Training

From the previous tutorials, you may now have a custom model and a data loader. To run training, users typically have a preference in one of the following two styles:

Custom Training Loop

With a model and a data loader ready, everything else needed to write a training loop can be found in PyTorch, and you are free to write the training loop yourself. This style allows researchers to manage the entire training logic more clearly and have full control. One such example is provided in tools/plain_train_net.py.

Any customization on the training logic is then easily controlled by the user.

Trainer Abstraction

We also provide a standardized "trainer" abstraction with a hook system that helps simplify the standard training behavior. It includes the following two instantiations:

SimpleTrainer provides a minimal training loop for single-cost single-optimizer single-data-source training, with nothing else. Other tasks (checkpointing, logging, etc) can be implemented using the hook system.
DefaultTrainer is a SimpleTrainer initialized from a yacs config, used by tools/train_net.py and many scripts. It includes more standard default behaviors that one might want to opt in, including default configurations for optimizer, learning rate schedule, logging, evaluation, checkpointing etc.

To customize a DefaultTrainer:

For simple customizations (e.g. change optimizer, evaluator, LR scheduler, data loader, etc.), overwrite its methods in a subclass, just like tools/train_net.py.

For extra tasks during training, check the hook system to see if it's supported.

As an example, to print hello during training:

class HelloHook(HookBase):
  def after_step(self):
    if self.trainer.iter % 100 == 0:
      print(f"Hello at iteration {self.trainer.iter}!")

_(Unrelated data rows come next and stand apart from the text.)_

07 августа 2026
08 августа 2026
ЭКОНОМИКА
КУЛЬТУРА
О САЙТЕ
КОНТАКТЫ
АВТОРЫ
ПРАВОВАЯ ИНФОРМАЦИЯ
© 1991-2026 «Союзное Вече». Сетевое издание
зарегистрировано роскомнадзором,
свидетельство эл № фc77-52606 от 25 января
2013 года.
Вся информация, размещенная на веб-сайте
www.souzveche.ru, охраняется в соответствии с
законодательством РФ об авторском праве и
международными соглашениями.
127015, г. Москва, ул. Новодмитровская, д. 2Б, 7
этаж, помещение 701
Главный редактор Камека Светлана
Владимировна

Using a trainer+hook system means there will always be some non-standard behaviors that cannot be supported, especially in research. For this reason, we intentionally keep the trainer & hook system minimal, rather than powerful. If anything cannot be achieved by such a system, it's easier to start from tools/plain_train_net.py to implement custom training logic manually.

Logging of Metrics

During training, detectron2 models and trainer put metrics to a centralized EventStorage. You can use the following code to access it and log metrics to it:

from detectron2.utils.events import get_event_storage

# inside the model:
if self.training:
  value = # compute the value from inputs
  storage = get_event_storage()
  storage.put_scalar("some_accuracy", value)

Refer to its documentation for more details.

Metrics are then written to various destinations with EventWriter. DefaultTrainer enables a few EventWriter with default configurations. See above for how to customize them.